WTI drops 1.5% on Monday on heightened expectations of rising US output
- Brent drops more than 2% on Monday, edges lower toward $62.
- Rising oil rig count from the U.S. point to increasing production.
- OPEC output is set to decrease to a 6-month low.
The positive impact of OPEC's decision to extend the oil output cut until the end of 2018 on crude oil prices didn't last long. After failing to refresh its two-year high above the $59 handle, the barrel of West Texas Intermediate came under pressure on Monday and was last seen trading at $57.45, down nearly $1, or 1.6% on the day.
American producers are looking to take advantage of higher prices
Friday's data released by Baker Hughes Inc. showed that the number of active oil rigs increased by 2 on a weekly basis last week, bringing the total number to its highest level in more than two months at 749. Investors are worried that American shale producers are going to make it difficult for the oil market to rebalance as they keep ramping up the output as soon as prices start to rise.

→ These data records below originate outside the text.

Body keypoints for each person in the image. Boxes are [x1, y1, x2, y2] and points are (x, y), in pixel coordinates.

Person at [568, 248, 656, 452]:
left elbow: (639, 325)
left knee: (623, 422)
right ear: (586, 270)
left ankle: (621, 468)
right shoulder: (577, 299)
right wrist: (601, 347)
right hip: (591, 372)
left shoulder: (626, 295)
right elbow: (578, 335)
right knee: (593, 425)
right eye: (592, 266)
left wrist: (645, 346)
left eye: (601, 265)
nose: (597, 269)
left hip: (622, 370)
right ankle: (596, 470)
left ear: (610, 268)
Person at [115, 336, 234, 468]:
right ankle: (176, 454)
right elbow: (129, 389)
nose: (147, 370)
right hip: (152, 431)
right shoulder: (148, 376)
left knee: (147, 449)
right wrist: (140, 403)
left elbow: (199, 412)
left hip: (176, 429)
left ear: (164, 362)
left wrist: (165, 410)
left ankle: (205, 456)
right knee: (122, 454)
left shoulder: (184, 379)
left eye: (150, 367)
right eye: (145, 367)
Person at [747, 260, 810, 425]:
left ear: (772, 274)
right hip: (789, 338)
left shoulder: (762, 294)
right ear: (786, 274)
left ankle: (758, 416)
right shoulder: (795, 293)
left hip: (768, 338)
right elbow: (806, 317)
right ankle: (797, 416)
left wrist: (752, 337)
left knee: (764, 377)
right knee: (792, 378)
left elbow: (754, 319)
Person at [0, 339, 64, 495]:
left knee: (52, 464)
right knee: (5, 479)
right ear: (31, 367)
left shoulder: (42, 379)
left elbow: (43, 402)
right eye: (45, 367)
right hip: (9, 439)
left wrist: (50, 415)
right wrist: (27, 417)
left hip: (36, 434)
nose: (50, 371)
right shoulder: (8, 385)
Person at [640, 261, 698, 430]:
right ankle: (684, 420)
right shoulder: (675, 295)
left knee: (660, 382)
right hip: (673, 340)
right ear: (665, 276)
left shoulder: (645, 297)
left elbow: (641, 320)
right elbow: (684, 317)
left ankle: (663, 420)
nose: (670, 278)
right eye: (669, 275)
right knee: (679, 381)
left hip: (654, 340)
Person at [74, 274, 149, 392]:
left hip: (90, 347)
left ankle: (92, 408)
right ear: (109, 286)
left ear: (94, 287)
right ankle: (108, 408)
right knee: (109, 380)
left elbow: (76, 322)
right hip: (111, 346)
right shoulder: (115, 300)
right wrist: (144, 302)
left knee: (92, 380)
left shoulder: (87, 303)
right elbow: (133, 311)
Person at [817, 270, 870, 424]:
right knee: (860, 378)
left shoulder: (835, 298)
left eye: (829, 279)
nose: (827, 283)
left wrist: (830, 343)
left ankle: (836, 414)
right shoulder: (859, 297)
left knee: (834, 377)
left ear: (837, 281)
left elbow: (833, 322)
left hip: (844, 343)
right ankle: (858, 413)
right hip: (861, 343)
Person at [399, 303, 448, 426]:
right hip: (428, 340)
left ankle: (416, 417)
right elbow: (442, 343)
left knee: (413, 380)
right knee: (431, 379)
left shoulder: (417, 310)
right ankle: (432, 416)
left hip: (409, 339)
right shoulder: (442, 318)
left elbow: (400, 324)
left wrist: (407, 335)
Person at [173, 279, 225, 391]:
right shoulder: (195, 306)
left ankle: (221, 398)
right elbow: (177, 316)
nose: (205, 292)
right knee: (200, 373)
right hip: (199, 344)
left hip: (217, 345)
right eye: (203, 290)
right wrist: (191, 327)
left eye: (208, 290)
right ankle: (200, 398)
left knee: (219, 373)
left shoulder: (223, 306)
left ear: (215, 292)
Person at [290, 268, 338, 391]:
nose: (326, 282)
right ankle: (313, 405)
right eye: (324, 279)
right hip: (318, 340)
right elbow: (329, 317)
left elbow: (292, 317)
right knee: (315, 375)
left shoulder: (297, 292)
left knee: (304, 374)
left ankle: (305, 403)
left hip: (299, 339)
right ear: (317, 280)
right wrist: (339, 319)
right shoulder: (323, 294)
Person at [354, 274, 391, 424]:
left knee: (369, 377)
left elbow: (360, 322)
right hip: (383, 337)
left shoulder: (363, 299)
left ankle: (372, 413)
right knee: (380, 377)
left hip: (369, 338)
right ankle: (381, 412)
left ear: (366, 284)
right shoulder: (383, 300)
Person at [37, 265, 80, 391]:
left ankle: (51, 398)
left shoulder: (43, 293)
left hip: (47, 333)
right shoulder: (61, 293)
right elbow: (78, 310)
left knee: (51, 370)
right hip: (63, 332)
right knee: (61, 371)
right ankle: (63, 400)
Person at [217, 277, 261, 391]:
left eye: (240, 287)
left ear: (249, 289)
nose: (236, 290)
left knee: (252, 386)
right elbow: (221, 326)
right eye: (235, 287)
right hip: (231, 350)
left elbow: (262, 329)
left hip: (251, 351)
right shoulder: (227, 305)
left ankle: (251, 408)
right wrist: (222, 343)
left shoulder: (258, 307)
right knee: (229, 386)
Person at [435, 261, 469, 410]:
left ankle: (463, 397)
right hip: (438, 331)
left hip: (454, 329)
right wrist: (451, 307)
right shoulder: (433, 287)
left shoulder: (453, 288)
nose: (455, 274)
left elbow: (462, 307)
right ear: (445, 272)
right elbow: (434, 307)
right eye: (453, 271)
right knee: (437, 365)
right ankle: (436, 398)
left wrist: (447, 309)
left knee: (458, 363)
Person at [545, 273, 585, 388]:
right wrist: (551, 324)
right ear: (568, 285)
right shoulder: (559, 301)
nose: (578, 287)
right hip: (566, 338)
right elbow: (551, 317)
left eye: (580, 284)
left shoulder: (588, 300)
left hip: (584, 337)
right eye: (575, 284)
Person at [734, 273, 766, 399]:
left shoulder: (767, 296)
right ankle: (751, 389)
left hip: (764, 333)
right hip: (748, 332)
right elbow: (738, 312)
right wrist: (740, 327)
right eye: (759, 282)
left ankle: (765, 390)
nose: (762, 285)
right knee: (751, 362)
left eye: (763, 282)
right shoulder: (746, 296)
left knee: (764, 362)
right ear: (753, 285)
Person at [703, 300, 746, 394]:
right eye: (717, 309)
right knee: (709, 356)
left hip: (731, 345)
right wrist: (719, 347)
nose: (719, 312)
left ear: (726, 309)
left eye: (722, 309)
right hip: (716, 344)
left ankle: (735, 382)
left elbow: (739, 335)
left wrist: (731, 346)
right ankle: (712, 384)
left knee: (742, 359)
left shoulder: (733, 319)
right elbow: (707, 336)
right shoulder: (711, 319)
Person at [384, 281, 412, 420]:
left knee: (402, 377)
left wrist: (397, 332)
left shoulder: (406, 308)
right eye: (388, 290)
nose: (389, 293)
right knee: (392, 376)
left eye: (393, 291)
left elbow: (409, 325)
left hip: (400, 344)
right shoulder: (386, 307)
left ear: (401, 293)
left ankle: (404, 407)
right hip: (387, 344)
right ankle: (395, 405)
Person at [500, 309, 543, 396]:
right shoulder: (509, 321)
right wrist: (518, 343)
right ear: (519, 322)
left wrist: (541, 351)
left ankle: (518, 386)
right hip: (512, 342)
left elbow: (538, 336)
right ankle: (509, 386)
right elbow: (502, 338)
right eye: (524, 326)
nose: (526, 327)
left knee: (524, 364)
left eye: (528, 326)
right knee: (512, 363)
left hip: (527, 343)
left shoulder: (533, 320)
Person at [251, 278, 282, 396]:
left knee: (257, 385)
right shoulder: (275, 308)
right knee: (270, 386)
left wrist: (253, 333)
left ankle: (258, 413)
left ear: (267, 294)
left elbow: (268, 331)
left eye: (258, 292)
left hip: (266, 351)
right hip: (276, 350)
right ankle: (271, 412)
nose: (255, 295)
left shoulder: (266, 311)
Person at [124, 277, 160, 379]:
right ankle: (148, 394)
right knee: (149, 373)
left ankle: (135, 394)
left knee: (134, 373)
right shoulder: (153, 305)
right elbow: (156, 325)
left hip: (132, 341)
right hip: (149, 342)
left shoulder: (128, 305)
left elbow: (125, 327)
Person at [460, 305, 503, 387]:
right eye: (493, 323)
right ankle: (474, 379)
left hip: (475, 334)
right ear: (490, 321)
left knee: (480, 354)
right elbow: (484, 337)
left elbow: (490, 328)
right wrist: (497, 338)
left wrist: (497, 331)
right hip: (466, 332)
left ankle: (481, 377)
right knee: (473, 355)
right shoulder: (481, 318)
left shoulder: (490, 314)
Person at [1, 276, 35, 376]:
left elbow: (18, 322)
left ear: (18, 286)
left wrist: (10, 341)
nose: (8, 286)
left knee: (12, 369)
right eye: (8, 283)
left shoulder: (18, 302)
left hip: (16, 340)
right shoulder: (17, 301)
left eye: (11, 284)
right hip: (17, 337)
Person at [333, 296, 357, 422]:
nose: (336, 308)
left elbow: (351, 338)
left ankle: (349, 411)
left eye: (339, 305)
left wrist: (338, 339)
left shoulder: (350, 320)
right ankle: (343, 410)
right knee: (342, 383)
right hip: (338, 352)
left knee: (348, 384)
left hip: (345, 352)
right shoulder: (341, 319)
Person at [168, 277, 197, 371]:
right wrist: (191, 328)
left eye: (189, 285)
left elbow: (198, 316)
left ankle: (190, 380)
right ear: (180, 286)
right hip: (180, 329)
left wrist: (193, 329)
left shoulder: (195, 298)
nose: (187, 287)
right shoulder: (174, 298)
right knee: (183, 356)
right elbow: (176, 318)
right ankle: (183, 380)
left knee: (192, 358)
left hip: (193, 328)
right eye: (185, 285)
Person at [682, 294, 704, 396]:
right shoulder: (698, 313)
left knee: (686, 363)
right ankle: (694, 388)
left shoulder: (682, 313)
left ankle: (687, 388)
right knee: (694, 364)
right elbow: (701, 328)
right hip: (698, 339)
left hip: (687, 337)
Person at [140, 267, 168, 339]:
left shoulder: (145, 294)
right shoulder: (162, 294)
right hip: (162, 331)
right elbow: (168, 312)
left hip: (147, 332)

In the meantime, Reuters published the findings of a recent survey on Monday, revealing that OPEC's compliance with the output cuts advanced to 112% in November from 92% in October. The details of the report showed that Angola and Iraq recorded the biggest drops. Commenting on the report, "based on the recent past we can start the New Year with relative optimism as far as conformity is concerned. The outcome of last Thursday's meeting looks constructive," Tamas Varga of oil broker PVM told Reuters.
Later this week, investors will be closely watching the weekly inventory reports from the United States. In case the data shows a higher than expected buildup in stock levels, crude oil could continue to suffer losses. In the meantime, the barrel of Brent is down 2.15% at $62.35 at the moment.
Technical levels to consider
The initial support for the barrel of WTI could be seen at $56.75 (Nov. 29 low) ahead of $56 (psychological level) and $54.80 (Nov. 14 low). On the upside, resistances align at $58.10 (Nov. 28 high), $59.05 (Nov. 24 high) and $60 (psychological level).